·
O itinerário da pauperização da economia
Por Anselmo Dias
O País
dispõe já de dados preliminares relativos aos Censos 2011, cujos resultados, no
plano da demografia, evidenciam uma preocupante acentuação da desertificação do
território, embora globalmente o País tenha, comparativamente a 2001, mais
cerca de 200 mil residentes. Aquilo que foi tornado público não constitui, é
certo, nenhuma surpresa, antes confirma a acção política governativa dos
últimos 30 anos no fomento das causas tendentes à desertificação.
Confirma o ódio à planificação económica e à
harmonização dos investimentos na base da igualdade entre as várias regiões.
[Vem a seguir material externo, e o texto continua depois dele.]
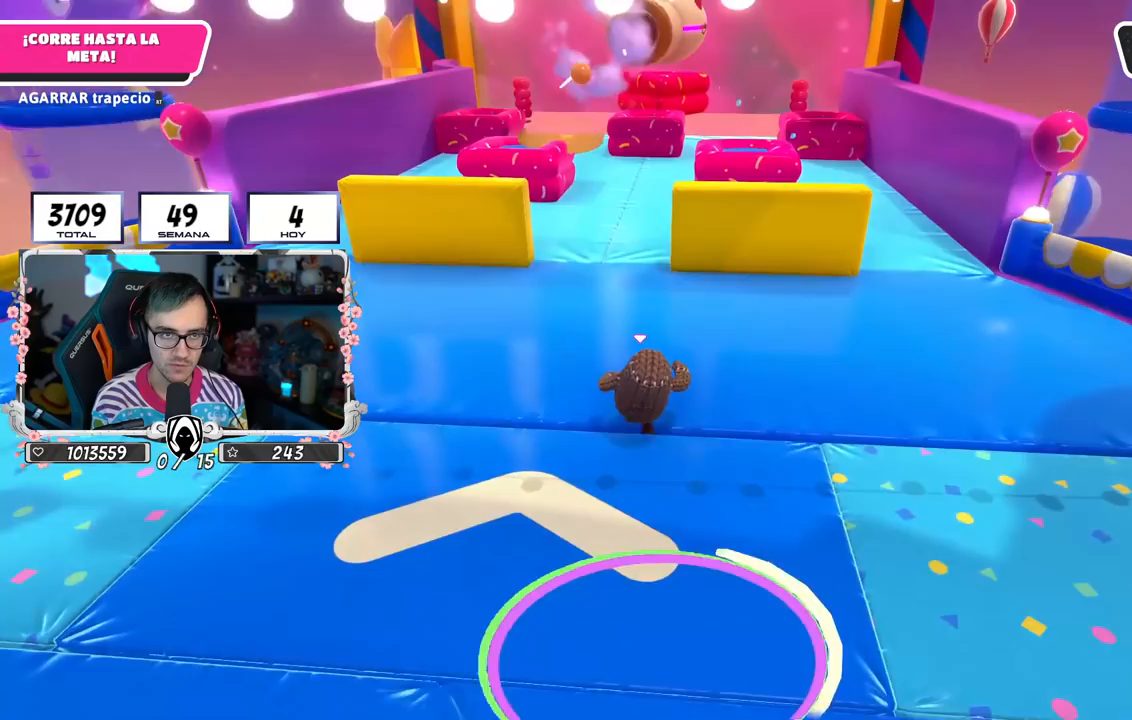
{"buttons": [], "left_stick": "up", "right_stick": "center", "events": []}
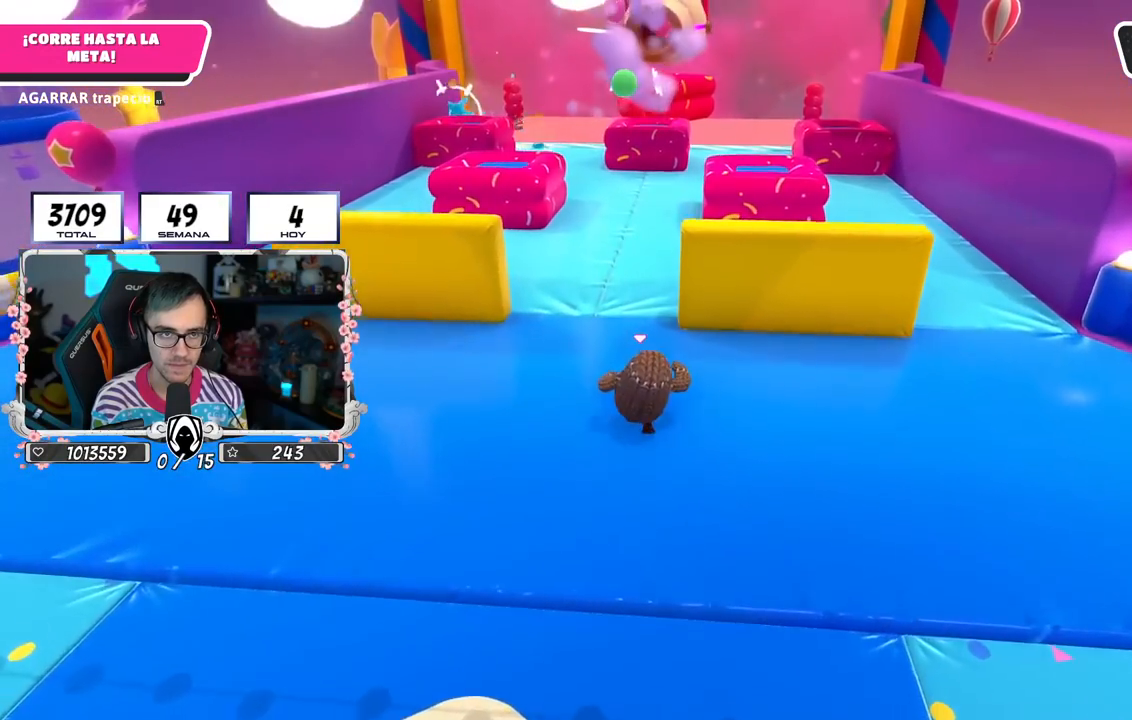
{"buttons": [], "left_stick": "up", "right_stick": "center", "events": []}
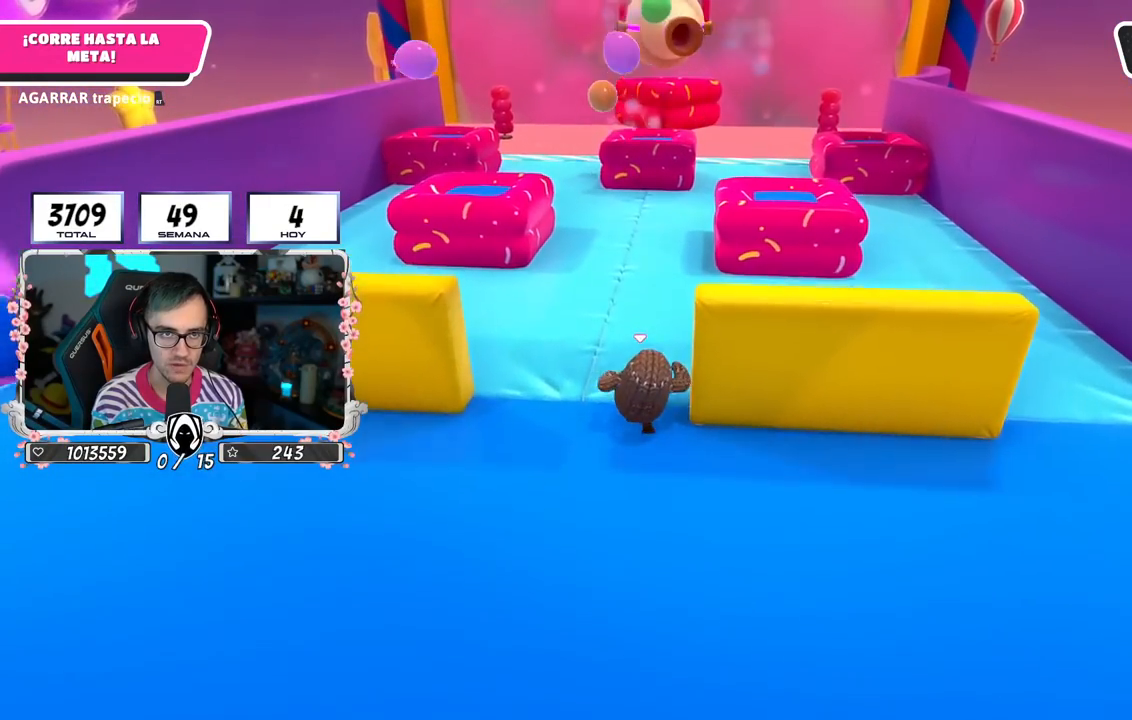
{"buttons": [], "left_stick": "up", "right_stick": "center", "events": []}
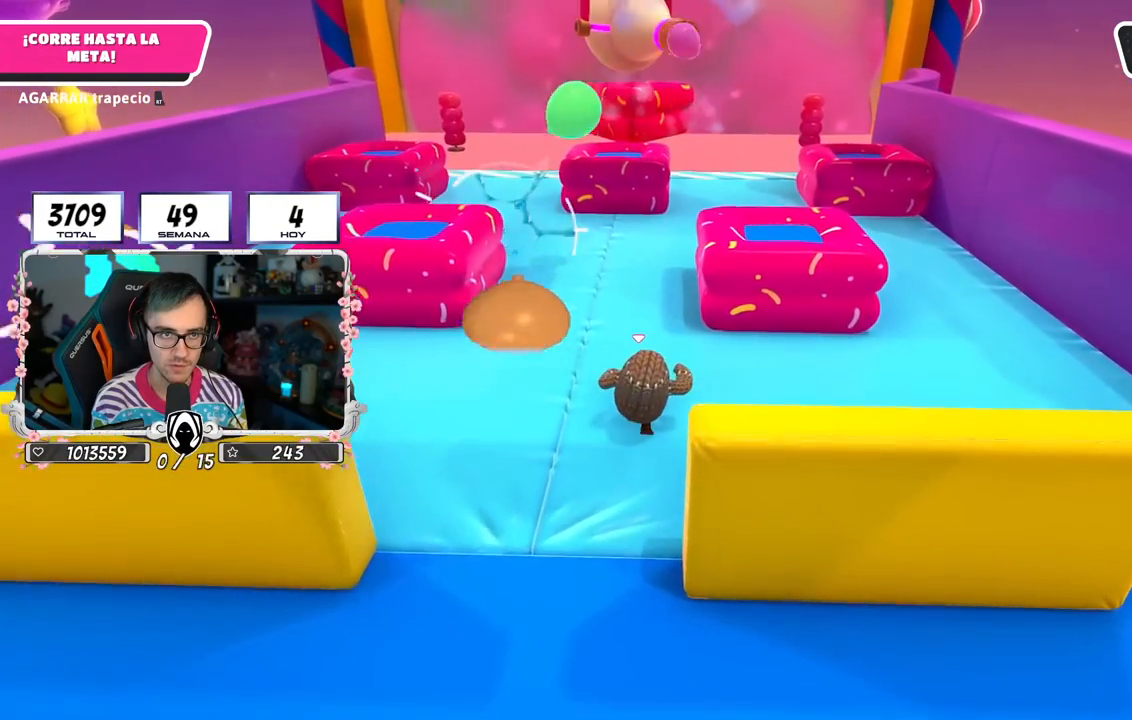
{"buttons": [], "left_stick": "up", "right_stick": "center", "events": []}
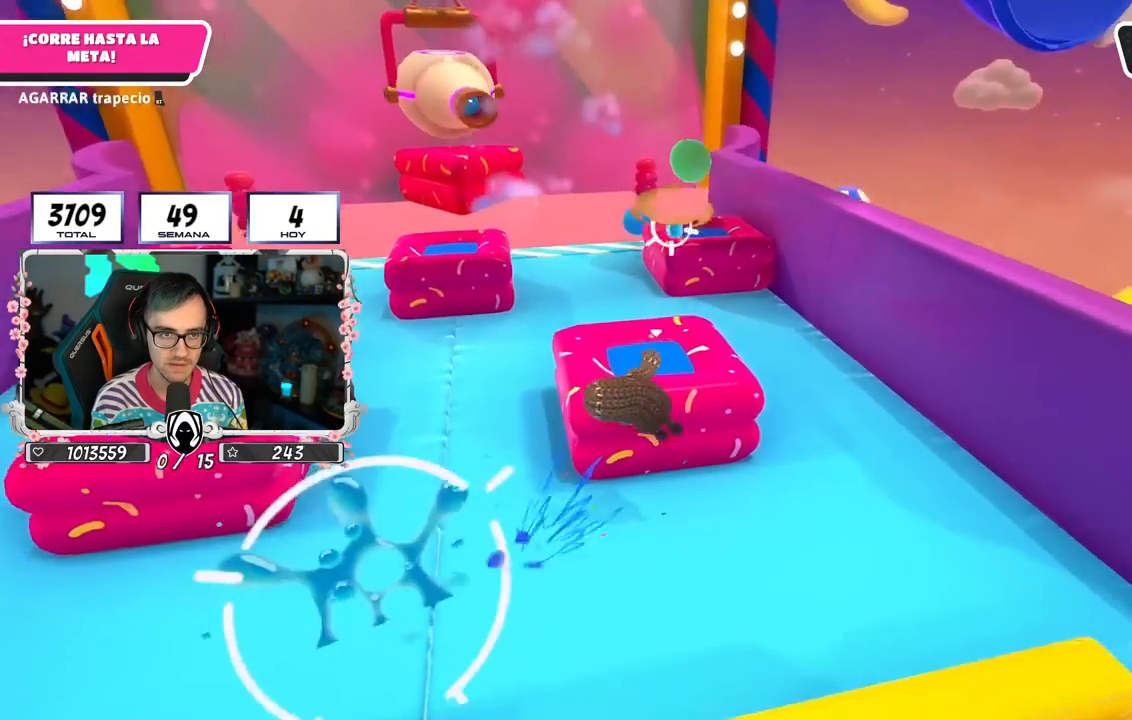
{"buttons": [], "left_stick": "up", "right_stick": "center", "events": [[333, "right_stick", "up"], [467, "right_stick", "center"]]}
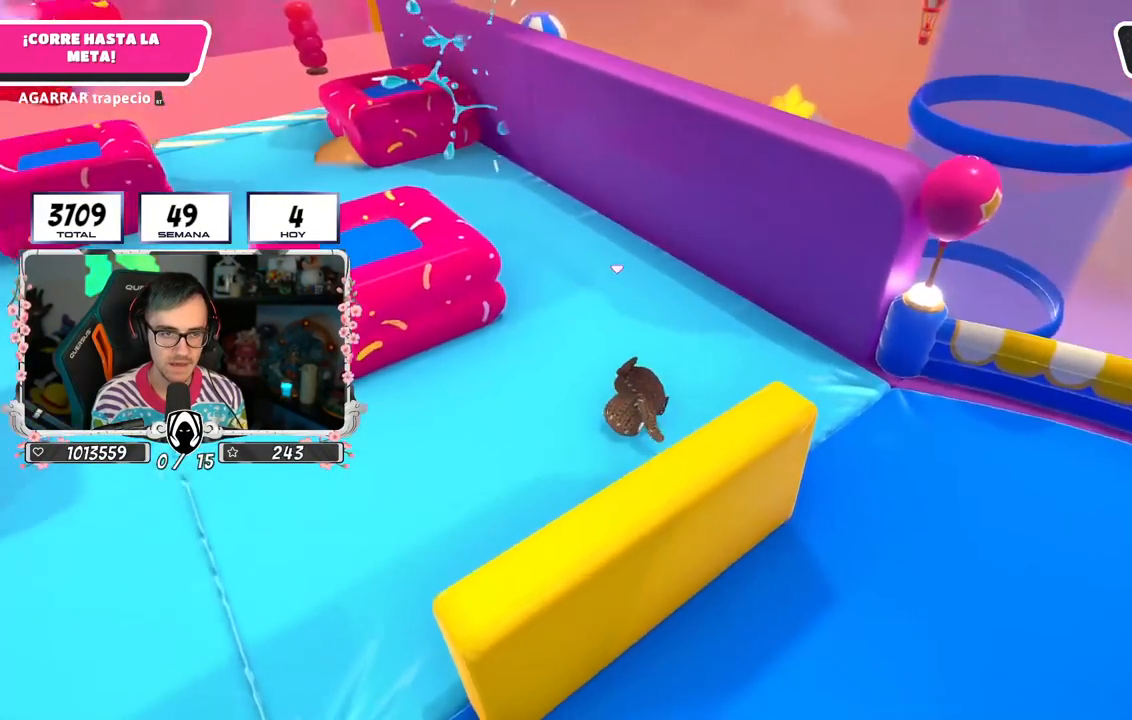
{"buttons": [], "left_stick": "up", "right_stick": "up-left", "events": [[17, "right_stick", "left"], [233, "right_stick", "center"], [467, "right_stick", "up-left"]]}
Confirma o entendimento de que a agricultura
é algo típico das economias terceiro mundistas e uma herança da Idade Média,
pelo que não a devemos desenvolver.
Confirma a desindustrialização e o receio da
existência de um forte sector operário, a fazer lembrar a resistência de
Salazar à industrialização do País.
Confirma um projecto de uma pretensa
modernidade alicerçada numa tercearização sustentada em baixos salários.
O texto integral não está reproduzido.